Sally McManus invoking feminist "No means No" while ignoring the referendum result is particularly galling. Consent and democracy both require respecting boundaries. Rewriting "No" as temporary undermines the entire system.

The Case for a Great Divorce

Australia, and liberal democracies broadly, cannot sustainably coexist with a faction that treats electoral and referendum defeats as mere pauses. Core principles are at stake: equality under law (not race-based privileges), national cohesion over grievance hierarchies, and genuine self-government over perpetual activism.

A "great divorce" doesn't mean literal secession or violence. It means cultural, political, and institutional separation of spheres:

Federalism's Limits: States pushing rejected agendas highlight the need for stronger firewalls or national overrides where core identity and equality are concerned.

Cultural Parallel Structures: Conservatives and classical liberals must build robust institutions: schools, media, think tanks, businesses, that reject progressive orthodoxy rather than accommodate it.

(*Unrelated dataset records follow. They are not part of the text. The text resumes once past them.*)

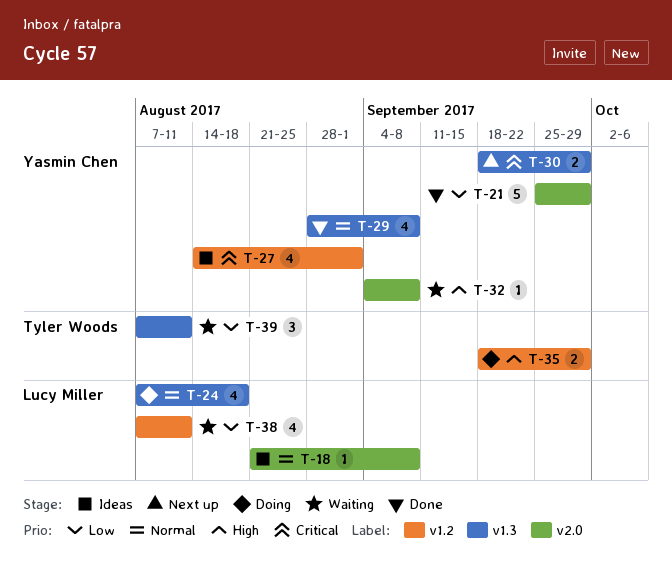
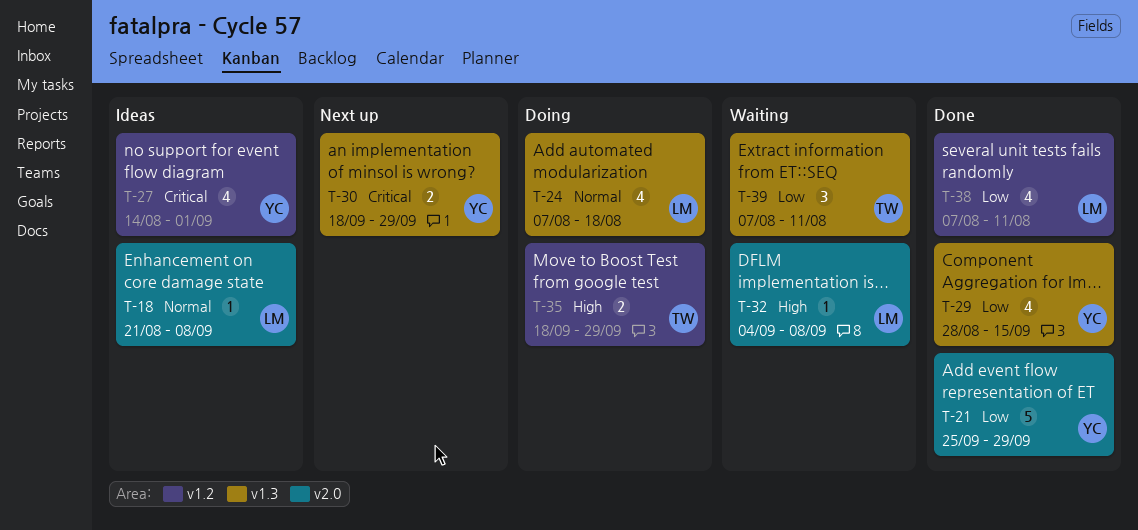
T-29, priority: Normal -> Low
T-29, due: Sep 8 -> Sep 15
T-32, owner: Yasmin Chen -> Lucy Miller
T-38, status: Waiting -> Done

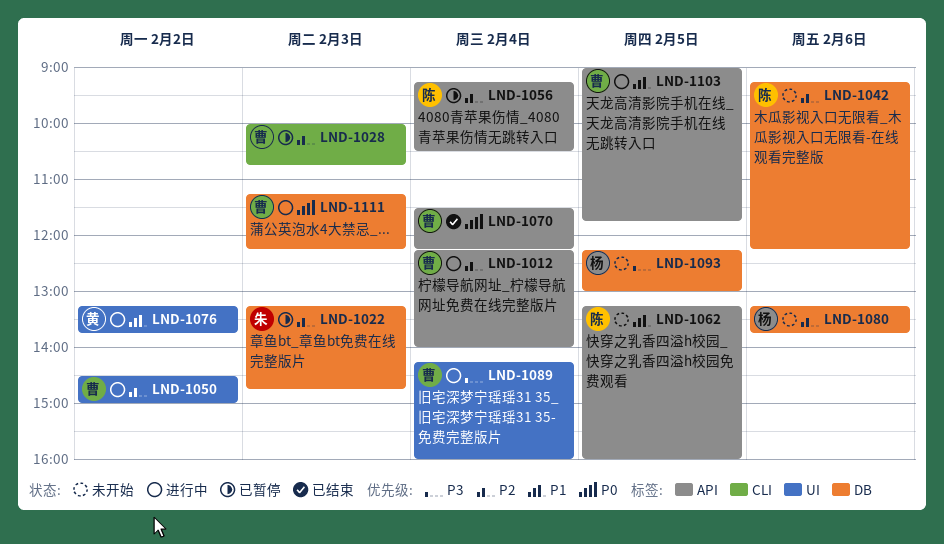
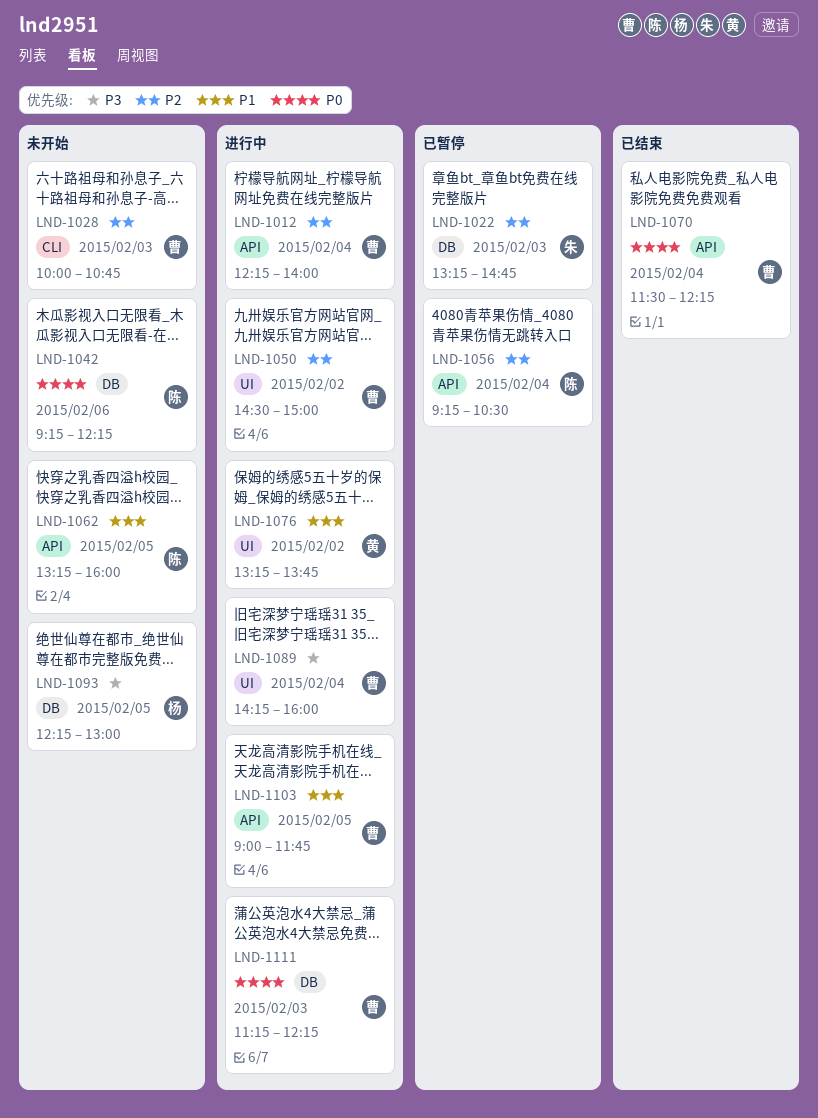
LND-1028, status: 已暂停 -> 未开始
LND-1042, priority: P2 -> P0
LND-1080: present -> none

Political Realignment: Voters increasingly reject elite consensus. Parties and movements choosing democracy, borders, fiscal sanity, and equal citizenship (without racial constitutional carve-outs) gain ground. The rise of alternatives reflects exhaustion with the status quo.

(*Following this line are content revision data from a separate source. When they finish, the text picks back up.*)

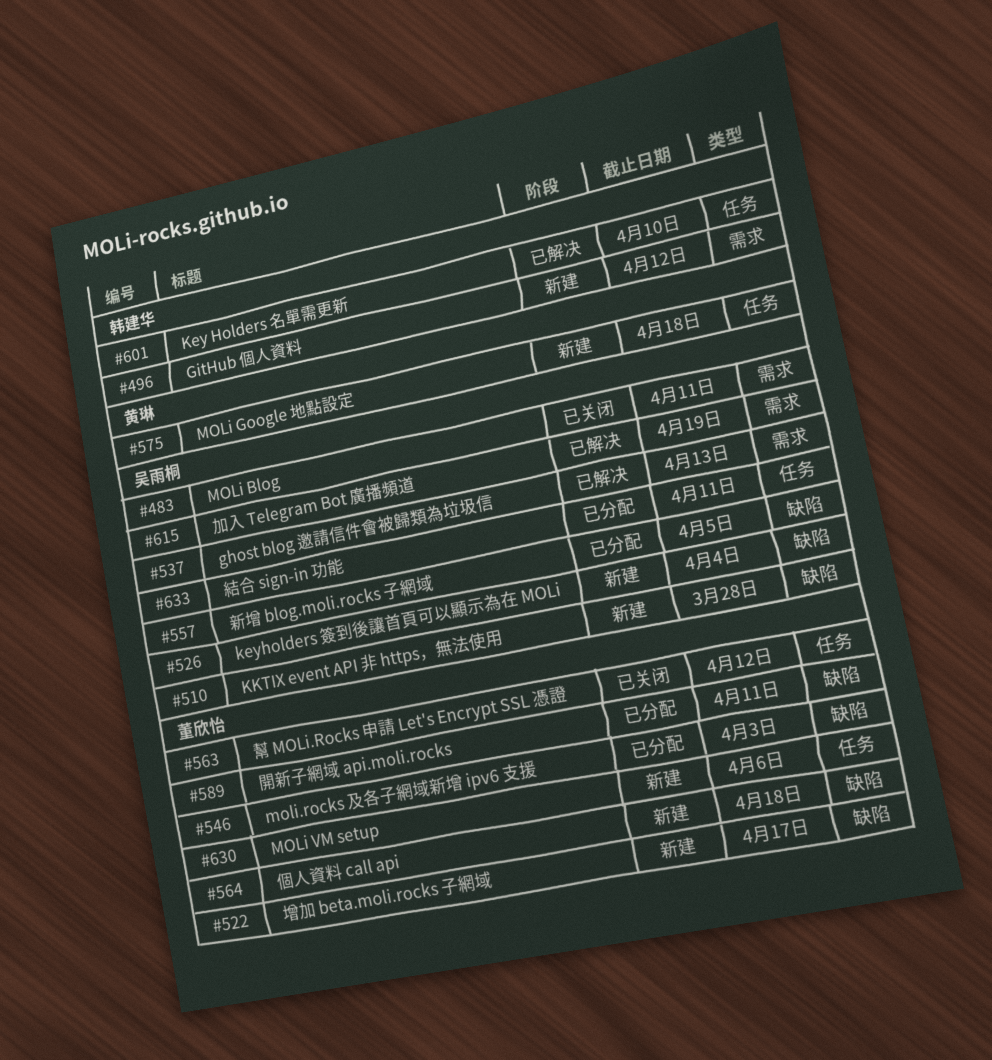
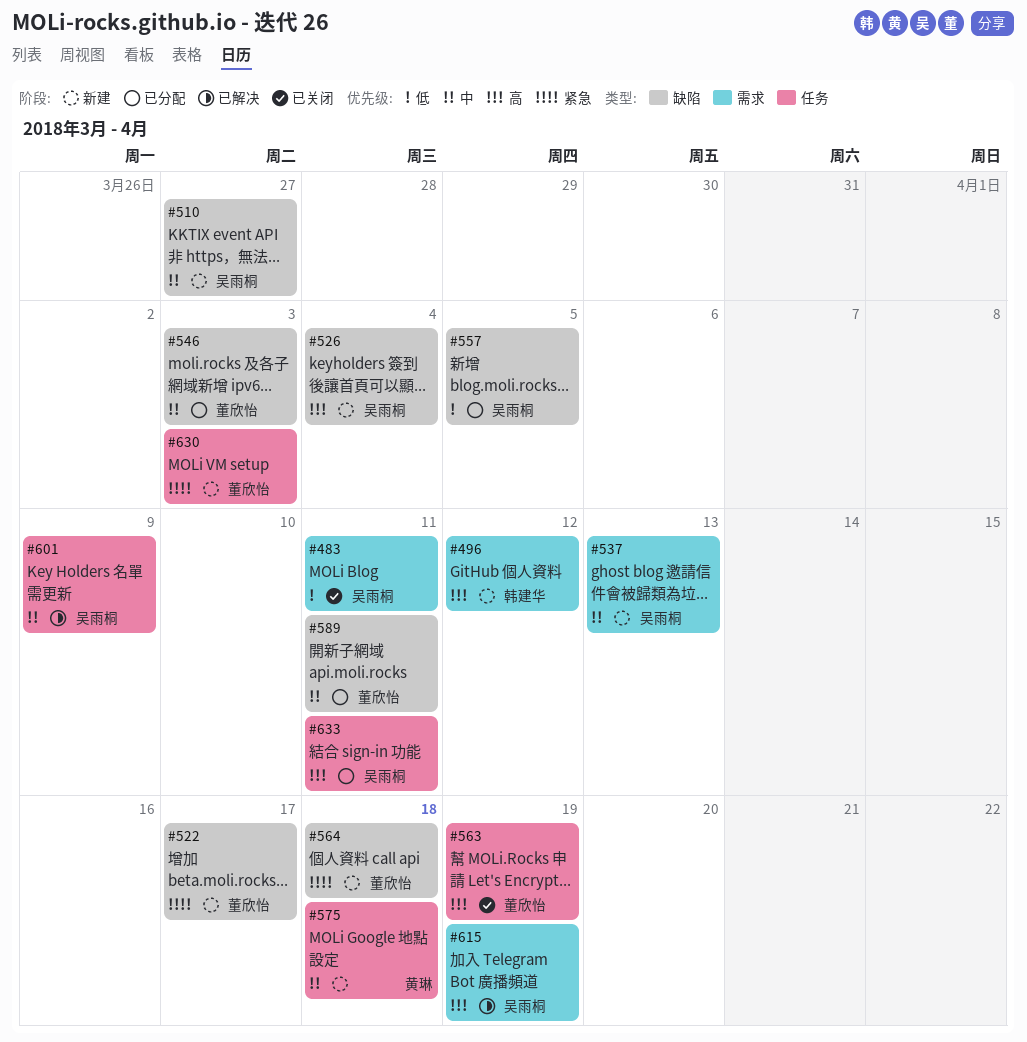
#510, due: Mar 28 -> Mar 27
#537, status: 已解决 -> 新建
#563, due: Apr 12 -> Apr 19
#601, owner: 韩建华 -> 吴雨桐
#601, due: Apr 10 -> Apr 9
#630, due: Apr 6 -> Apr 3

Moral Clarity: The Left's project often adopts symbolic gestures, internationalist abstractions, and identity over practical governance and shared Australian identity. Coexistence requires mutual respect for democratic outcomes. Absent that, parallel societies or heightened conflict become inevitable.

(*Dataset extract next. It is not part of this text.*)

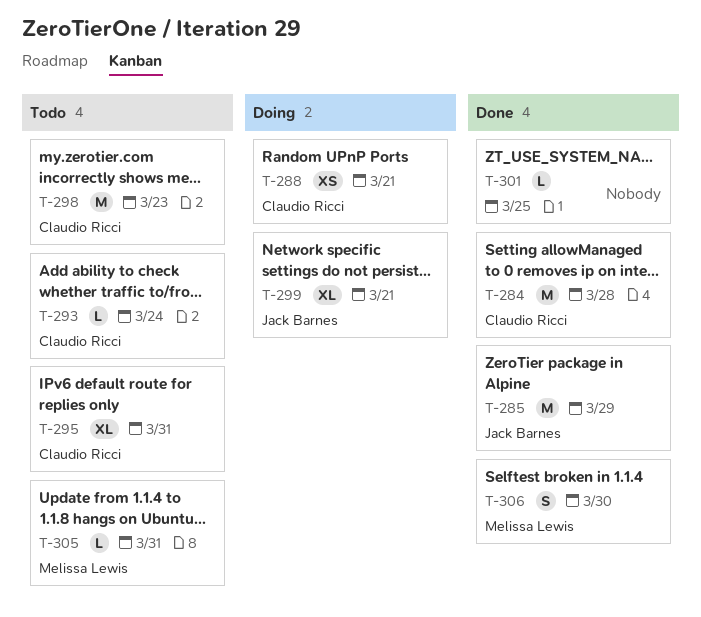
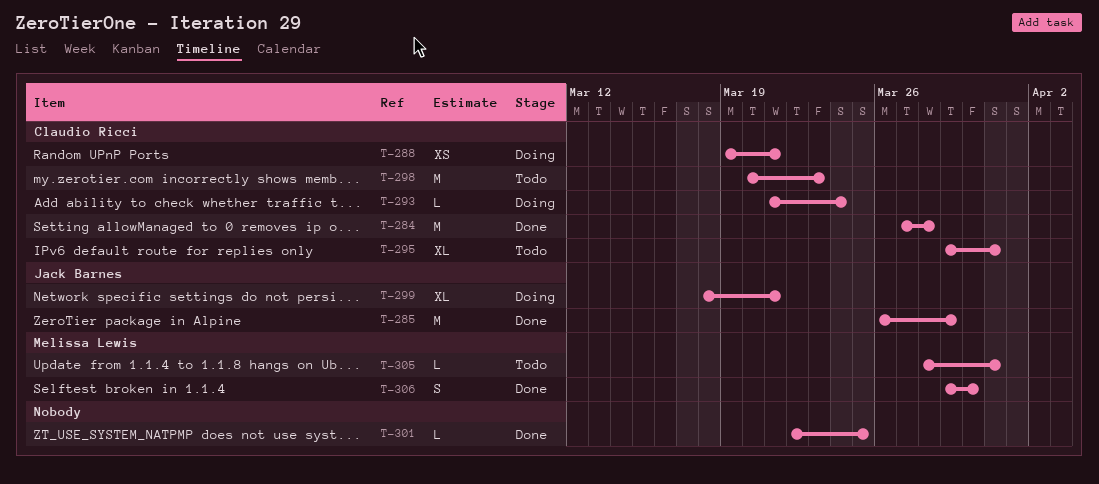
T-293, status: Todo -> Doing

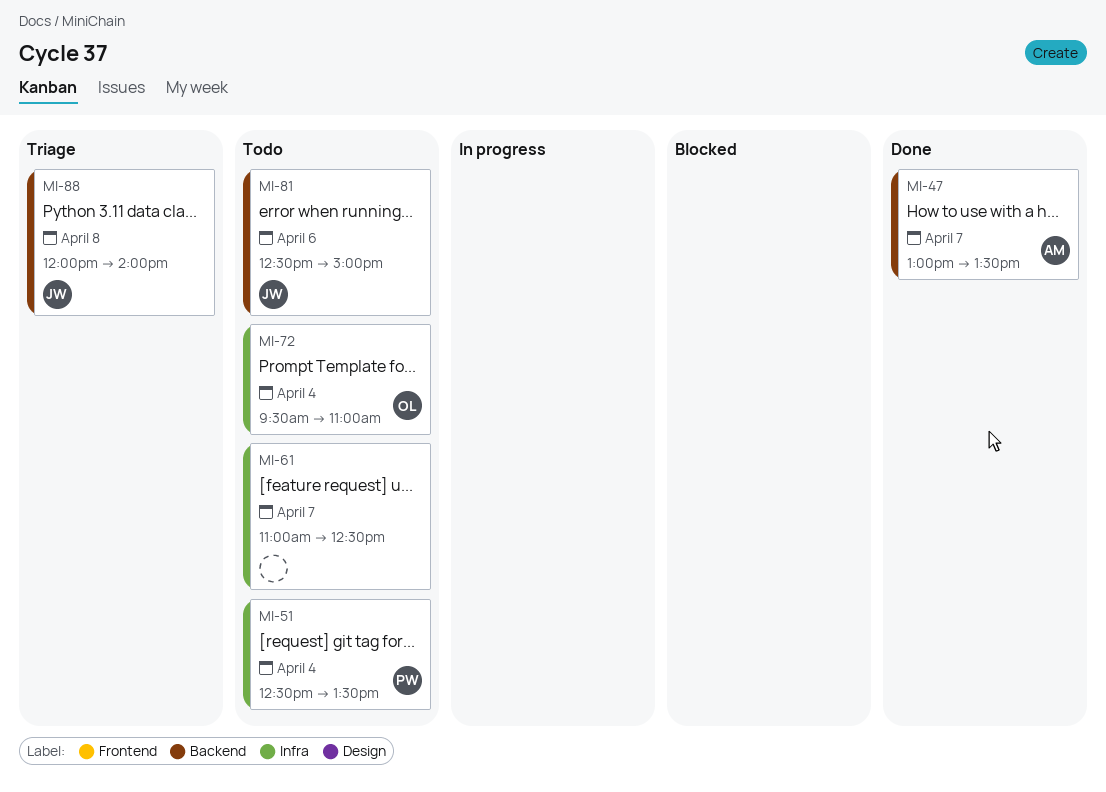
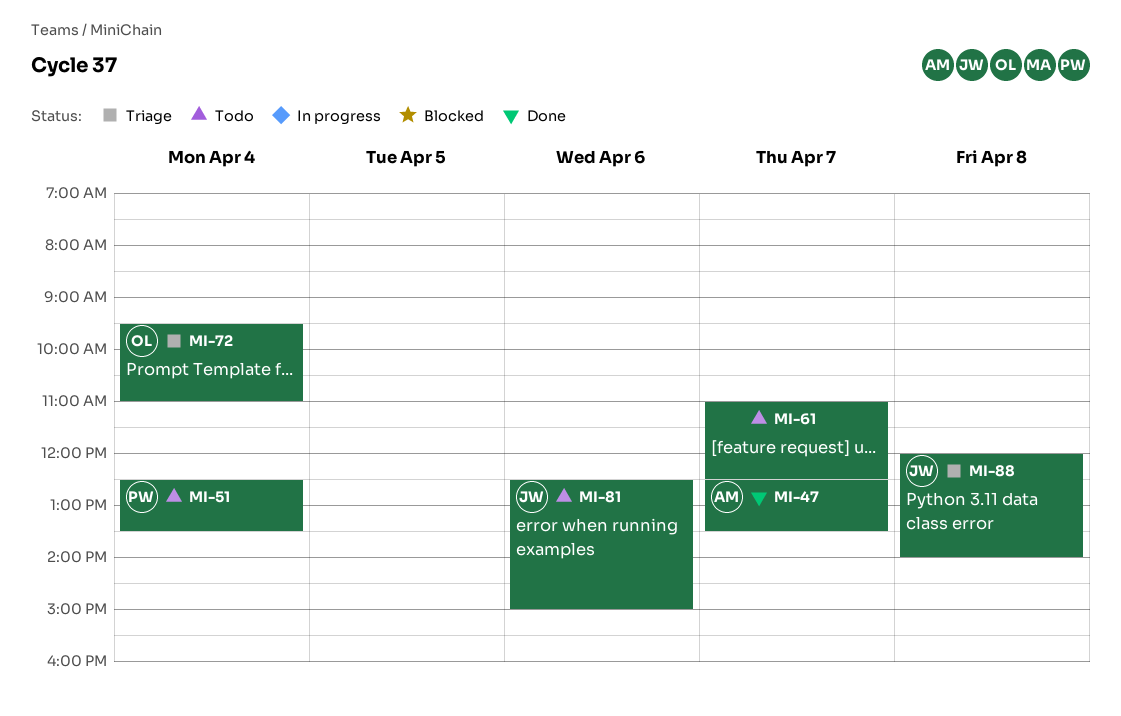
MI-47, begins: 13:00 -> 12:30
MI-72, status: Todo -> Triage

Australians voted No for good reasons: preserving a Constitution based on equality, avoiding division, and focusing on practical Indigenous outcomes through existing mechanisms. Ignoring that vote disrespects the sovereign people.

The Left's revival of The Voice three years later confirms what many suspect: for them, democracy is sacred only when they win. When the people say No, the response is persistence, reframing, and elite manoeuvring. This erodes legitimacy.

True reconciliation and progress require accepting the referendum result and working within it, not against it. No means No. If the activist Left cannot accept this foundational democratic norm, a deeper separation of worldviews may be the only path to peace. Australians deserve governance that respects their voice, not one that endlessly seeks to override it.